→ **Activity**:
Without the pictures, give the listing below again exactly.

§

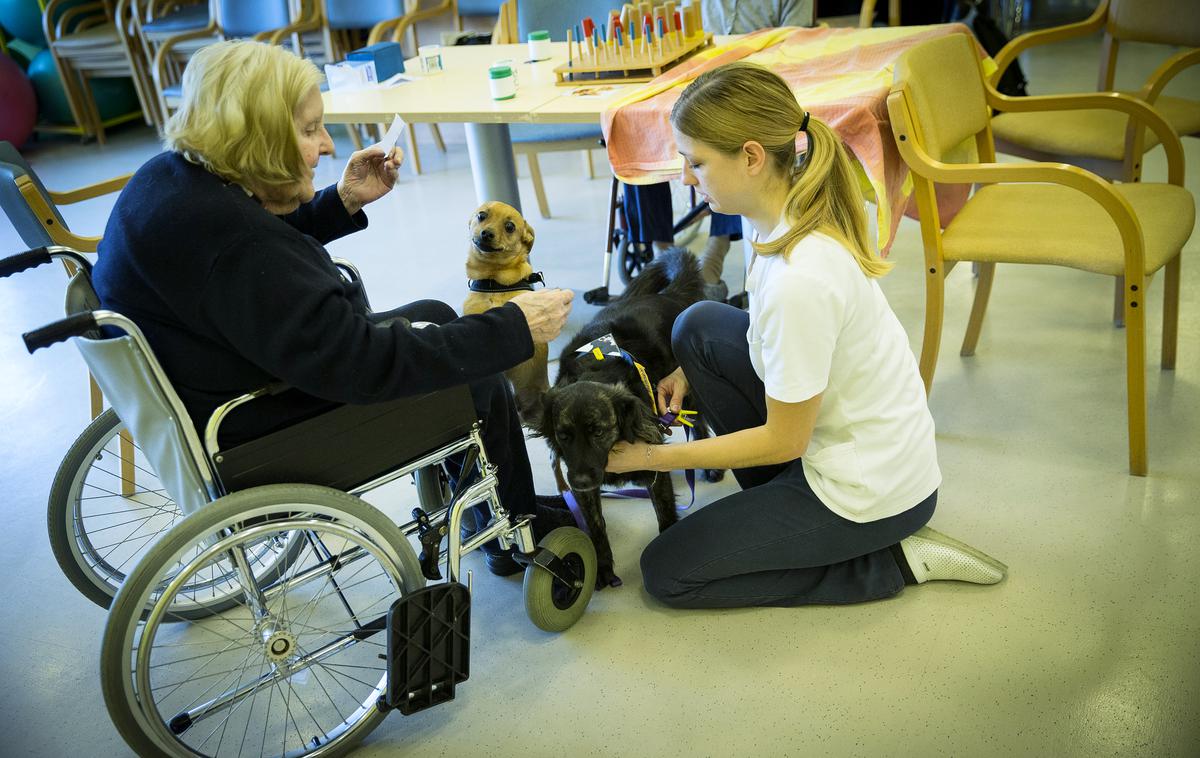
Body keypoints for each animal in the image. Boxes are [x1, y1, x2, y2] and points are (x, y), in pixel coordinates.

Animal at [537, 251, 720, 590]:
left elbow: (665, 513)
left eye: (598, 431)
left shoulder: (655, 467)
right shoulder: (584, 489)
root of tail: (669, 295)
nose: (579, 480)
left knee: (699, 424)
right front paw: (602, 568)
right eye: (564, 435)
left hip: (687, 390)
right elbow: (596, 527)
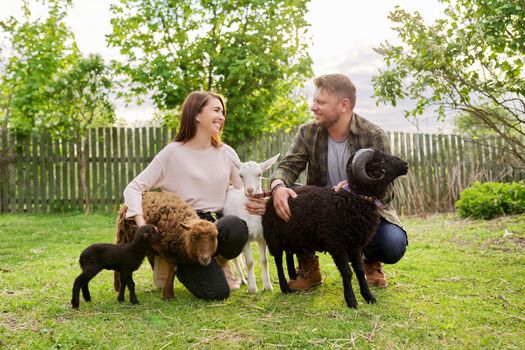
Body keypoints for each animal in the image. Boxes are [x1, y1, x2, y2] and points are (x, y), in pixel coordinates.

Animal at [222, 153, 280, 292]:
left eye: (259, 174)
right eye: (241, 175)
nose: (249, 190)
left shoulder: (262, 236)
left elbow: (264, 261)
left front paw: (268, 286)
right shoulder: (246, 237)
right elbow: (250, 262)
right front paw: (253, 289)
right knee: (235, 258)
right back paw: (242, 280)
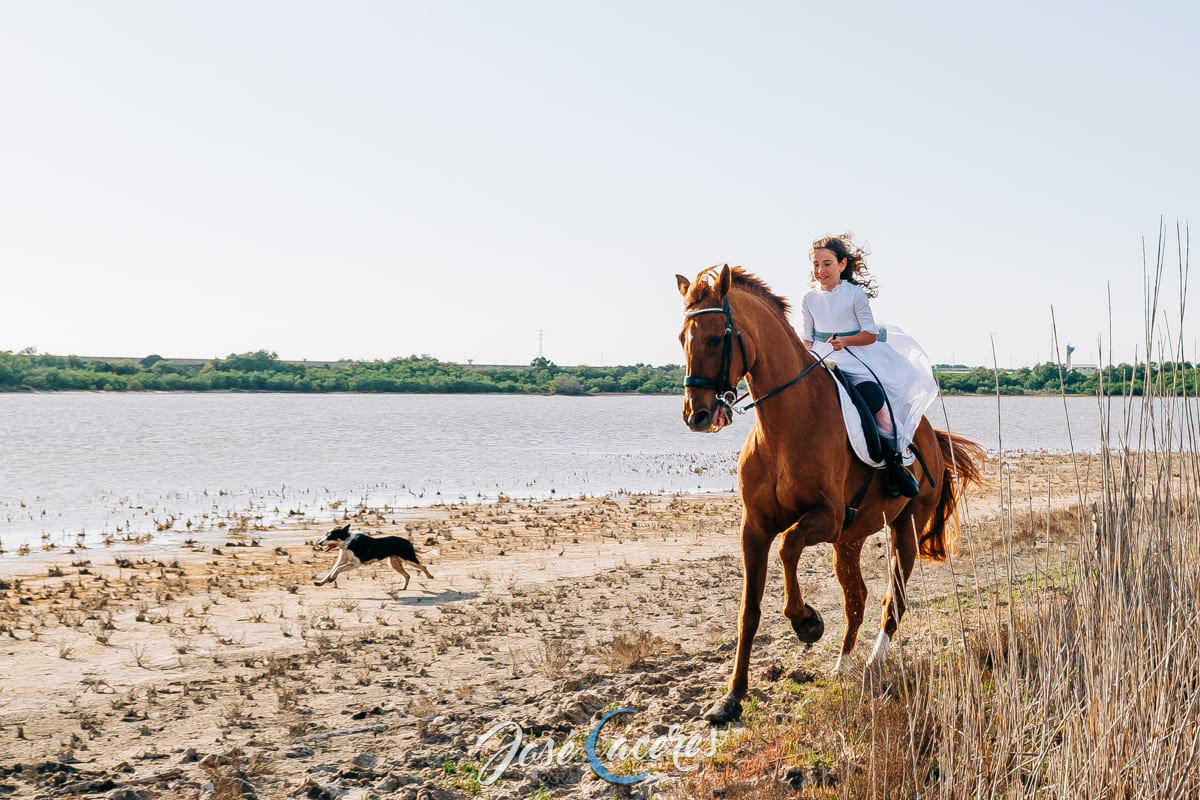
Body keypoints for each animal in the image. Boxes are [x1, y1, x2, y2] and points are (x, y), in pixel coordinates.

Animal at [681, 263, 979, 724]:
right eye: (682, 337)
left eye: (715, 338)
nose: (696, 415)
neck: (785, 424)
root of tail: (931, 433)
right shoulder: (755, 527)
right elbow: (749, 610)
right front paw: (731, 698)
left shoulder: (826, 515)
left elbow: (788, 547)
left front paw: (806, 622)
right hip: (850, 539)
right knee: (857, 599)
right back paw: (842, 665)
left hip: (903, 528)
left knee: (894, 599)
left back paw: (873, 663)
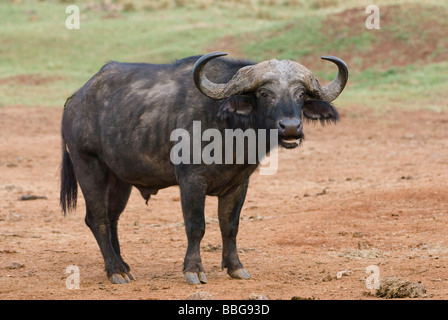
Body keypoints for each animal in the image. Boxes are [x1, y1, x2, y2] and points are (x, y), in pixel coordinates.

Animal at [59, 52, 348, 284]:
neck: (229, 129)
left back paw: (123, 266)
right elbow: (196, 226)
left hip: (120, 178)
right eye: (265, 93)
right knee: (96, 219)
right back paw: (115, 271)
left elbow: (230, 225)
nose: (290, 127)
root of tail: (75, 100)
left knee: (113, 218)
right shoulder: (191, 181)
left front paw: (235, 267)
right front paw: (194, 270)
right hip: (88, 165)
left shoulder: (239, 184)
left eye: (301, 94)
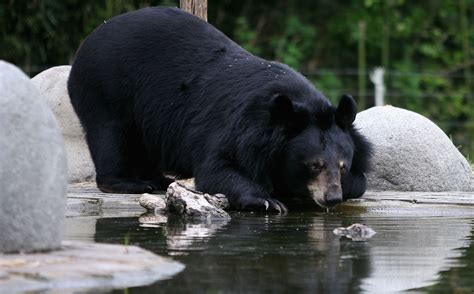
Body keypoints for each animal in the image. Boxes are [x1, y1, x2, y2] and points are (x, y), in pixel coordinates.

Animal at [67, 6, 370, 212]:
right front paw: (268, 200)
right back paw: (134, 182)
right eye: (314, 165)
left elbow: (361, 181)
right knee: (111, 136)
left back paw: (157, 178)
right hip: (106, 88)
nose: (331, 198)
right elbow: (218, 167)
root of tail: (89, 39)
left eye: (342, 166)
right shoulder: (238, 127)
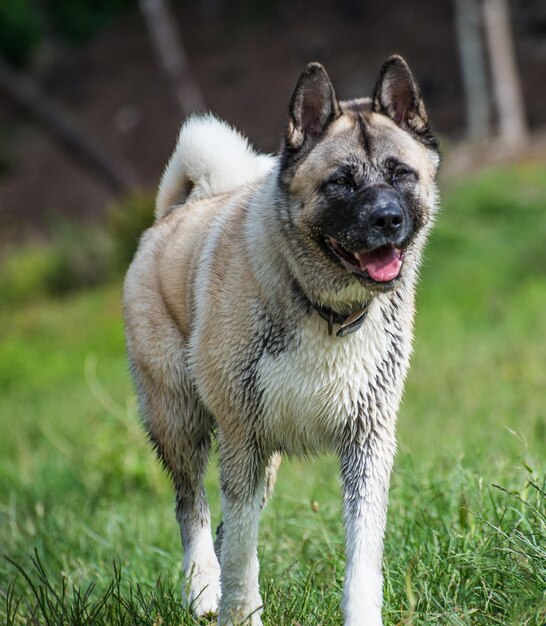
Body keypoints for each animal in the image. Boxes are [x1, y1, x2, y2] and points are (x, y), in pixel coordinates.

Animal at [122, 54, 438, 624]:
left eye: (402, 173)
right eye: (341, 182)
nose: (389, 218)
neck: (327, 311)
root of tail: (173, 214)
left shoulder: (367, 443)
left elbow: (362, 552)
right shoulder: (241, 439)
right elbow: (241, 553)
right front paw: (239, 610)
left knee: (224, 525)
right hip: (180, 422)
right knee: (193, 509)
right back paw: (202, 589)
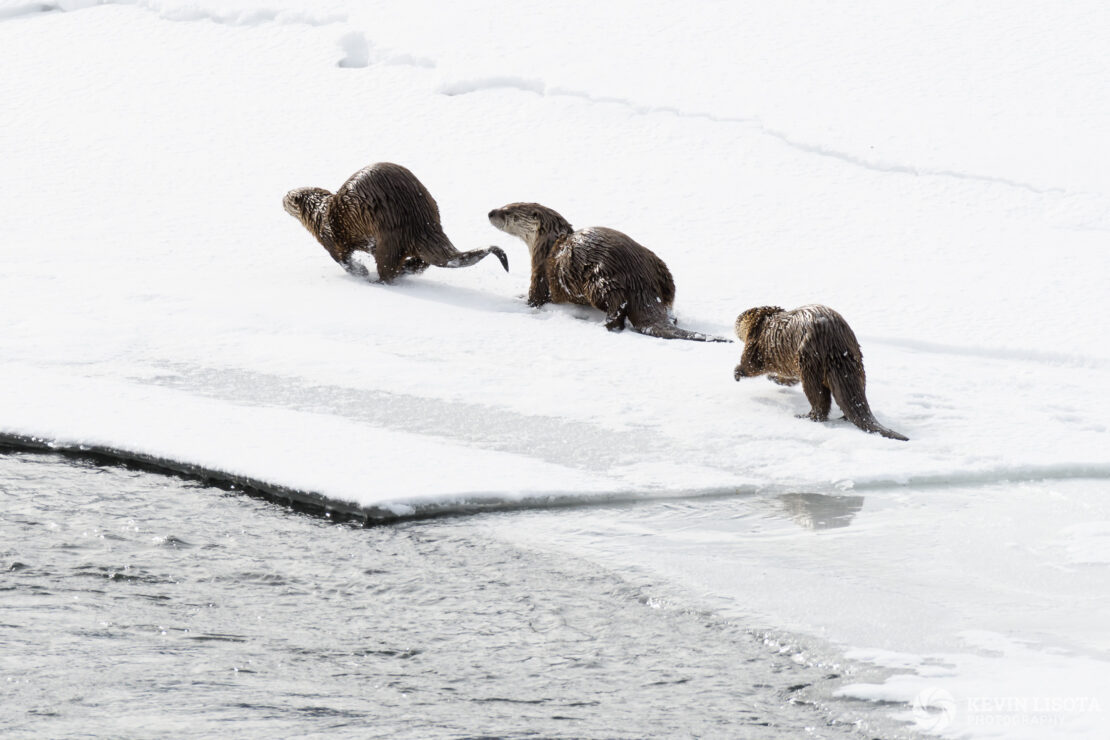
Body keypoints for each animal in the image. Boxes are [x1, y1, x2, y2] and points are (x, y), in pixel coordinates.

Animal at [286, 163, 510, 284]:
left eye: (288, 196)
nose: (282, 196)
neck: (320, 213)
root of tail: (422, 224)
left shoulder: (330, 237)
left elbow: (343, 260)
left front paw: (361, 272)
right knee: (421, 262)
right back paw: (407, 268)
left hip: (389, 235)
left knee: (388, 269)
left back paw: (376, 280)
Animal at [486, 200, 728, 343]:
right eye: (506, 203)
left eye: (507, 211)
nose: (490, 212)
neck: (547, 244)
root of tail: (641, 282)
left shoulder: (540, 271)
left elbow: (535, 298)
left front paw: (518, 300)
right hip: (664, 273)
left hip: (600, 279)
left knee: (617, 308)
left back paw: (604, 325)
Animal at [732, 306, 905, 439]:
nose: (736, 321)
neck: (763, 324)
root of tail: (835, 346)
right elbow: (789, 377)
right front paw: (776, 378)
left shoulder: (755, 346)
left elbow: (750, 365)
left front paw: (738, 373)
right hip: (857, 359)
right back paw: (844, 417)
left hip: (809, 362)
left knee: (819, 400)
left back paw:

§

→ **Response**:
Body keypoints for each animal in the image. Boxes are [x1, y1, x2, y2] and points are (x, y), in pixel coordinates.

Animal at [537, 251, 720, 590]:
left elbow: (665, 513)
left eye: (598, 431)
left shoulder: (655, 467)
right shoulder: (584, 489)
root of tail: (669, 295)
nose: (579, 480)
left knee: (699, 424)
right front paw: (602, 568)
right eye: (564, 435)
left hip: (687, 390)
right elbow: (596, 527)
Body keypoints for each animal in the image. Boxes are [x1, y1, x2, y2] and points are (x, y), in pixel coordinates.

Animal at [222, 153, 280, 292]:
left eye: (259, 174)
right eye: (241, 175)
nose: (249, 190)
left shoulder: (262, 236)
left elbow: (264, 261)
left front paw: (268, 286)
right shoulder: (246, 237)
right elbow: (250, 262)
right front paw: (253, 289)
right knee: (235, 258)
right back paw: (242, 280)
Body keypoints for each animal in the image. Boxes are [x1, y1, x2, y2] and points are (x, y), in pixel coordinates.

Animal at [681, 263, 979, 724]:
right eye: (682, 337)
left eye: (715, 338)
nose: (696, 415)
neck: (785, 424)
root of tail: (931, 433)
right shoulder: (755, 527)
right elbow: (749, 610)
right front paw: (731, 698)
left shoulder: (826, 515)
left elbow: (788, 547)
left front paw: (806, 622)
right hip: (850, 539)
right knee: (857, 599)
right back paw: (842, 665)
left hip: (903, 528)
left knee: (894, 599)
left back paw: (873, 663)
Body keypoints for each animal in the image. Boxes are [x1, y1, x2, y2] and points are (x, y), in pixel coordinates.

Animal at [59, 52, 348, 284]:
neck: (229, 129)
left back paw: (123, 266)
right elbow: (196, 226)
left hip: (120, 178)
right eye: (265, 93)
right knee: (96, 219)
right back paw: (115, 271)
left elbow: (230, 225)
nose: (290, 127)
root of tail: (75, 100)
left knee: (113, 218)
right shoulder: (191, 181)
left front paw: (235, 267)
right front paw: (194, 270)
right hip: (88, 165)
left shoulder: (239, 184)
left eye: (301, 94)
Body keypoints for each animal in the image. Boxes are [x1, y1, x2, y2] and points are (x, y), in pixel coordinates.

Animal at [67, 6, 370, 212]:
right front paw: (268, 200)
right back paw: (134, 182)
right eye: (314, 165)
left elbow: (361, 181)
right knee: (111, 136)
left back paw: (157, 178)
right hip: (106, 88)
nose: (331, 198)
right elbow: (218, 167)
root of tail: (89, 39)
left eye: (342, 166)
right shoulder: (238, 127)
Body keypoints for each animal in the image. Boxes are [x1, y1, x2, y2] and points are (x, y), in pixel coordinates.

Animal at [122, 54, 438, 624]:
left eye: (402, 173)
right eye: (341, 182)
nose: (389, 218)
neck: (327, 311)
root of tail: (173, 214)
left shoulder: (367, 443)
left elbow: (362, 552)
right shoulder: (241, 439)
right elbow: (241, 553)
right front paw: (239, 610)
left knee: (224, 525)
right hip: (180, 422)
right knee: (193, 509)
right back paw: (202, 589)
Body keypoints for each animal in the image. Boxes are [x1, y1, x2, y2] and points are (x, y), in pixel coordinates.

Animal at [286, 163, 510, 284]:
left eye: (288, 196)
nose: (282, 196)
neck: (320, 213)
root of tail: (422, 224)
left shoulder: (330, 237)
left elbow: (343, 260)
left front paw: (361, 272)
right knee: (421, 262)
right back paw: (407, 268)
left hip: (389, 235)
left knee: (388, 269)
left back paw: (376, 280)
Animal at [486, 200, 728, 343]:
right eye: (506, 203)
left eye: (507, 211)
nose: (490, 212)
neck: (547, 244)
root of tail: (641, 282)
left shoulder: (540, 271)
left elbow: (535, 298)
left front paw: (518, 300)
right hip: (664, 273)
left hip: (600, 279)
left knee: (617, 308)
left back paw: (604, 325)
Animal at [732, 306, 905, 439]:
nose: (736, 321)
neck: (763, 324)
root of tail: (835, 346)
right elbow: (789, 377)
right front paw: (776, 378)
left shoulder: (755, 346)
left elbow: (750, 365)
left front paw: (738, 373)
right hip: (857, 359)
right back paw: (844, 417)
left hip: (809, 362)
left knee: (819, 400)
left back paw:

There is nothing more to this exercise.